Our underlying assumption is that BCPs cannot be understood outside a social and political context increasingly concerned with biocultural rights (BRs). In the relevant literature, BRs are described as a basket of group rights aimed at protecting the stewardship role towards the environment that certain ILCs are presumed to have. According to these studies, these rights emerge from the interpretation of the texts and negotiating documents of multilateral environmental agreements (e.g., CBD, the Nagoya Protocol and other environment-related United Nations (UN) treaties and declarations).
These environment-focused documents increasingly recognizing the relevance of TK, practices and ways of life for the conservation of the environment give these rights a specific nature.
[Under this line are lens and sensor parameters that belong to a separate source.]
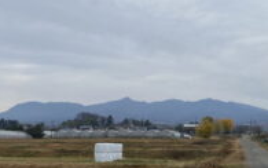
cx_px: 145
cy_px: 71
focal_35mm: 53
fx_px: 387
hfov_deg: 38.2
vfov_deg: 24.4
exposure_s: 1/1103
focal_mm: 4.25
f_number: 1.8
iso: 32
According to their advocates, they are built upon two foundations: one related to the interests of ILCs – as a group, i.e. collective rights – and the other related to a more general interest of humankind in the conservation of the environment – a universal rights’ approach.
In other words, if ILCs are protected for themselves, their international recognition is primarily premised on their instrumental role in the conservation and sustainable use of the environment. The acknowledgement of BRs therefore does not take as its point of departure the right of a group or community to flourish, but rather the ethic of stewardship, i.e. the ethic entrenched in their role as conservationists or custodians of local ecosystems.
The basket of BRs is made of three categories of rights to which is added a duty, which makes them quite unusual in the human rights tradition:
- Rights to land and natural resources: the right to access and use traditional lands and access and use rights over biotic and abiotic resources present in the land;
- Rights to self-determination, i.e. self-government (Anaya 2004), itself comprising two strands: a) the aptitude of each people and community to regulate their internal matters through the use of their traditional legal institutions and rules (ibid.); b) the protection from the imposition of decisions taken by external actors and regarding matters that can influence the community (e.g., exploitation of resources by extractive industry);
- Rights to cultural identity. This includes rights and conditions necessary to safeguard the integrity of the values, worldviews, institutions, practices, knowledge of the local communities and indigenous peoples;
- Duty of sustainability stemming for the ethic of stewardship at the core of the BRs.
Except for the few instances where BCPs can be part of the PIC process set up by domestic ABS regulations (v. supra, the reference to Peru or Madagascar), they have a quite different function. Wherever domestic legislation does not (or does not fully) implement community PIC or does not protect sufficiently local and/or indigenous communities, BCPs cannot be part of the legal order and, thus, they seem to fulfill a completely different function: premised on the underpinning principles of the biocultural jurisprudence, they are geared towards the advancement of BRs.
Our aim is to assess whether and to what extent these BCPs may shift the studied domestic legislation towards the recognition of BRs. We also purport to critically appraise the potential or ascertained consequences of their recognition.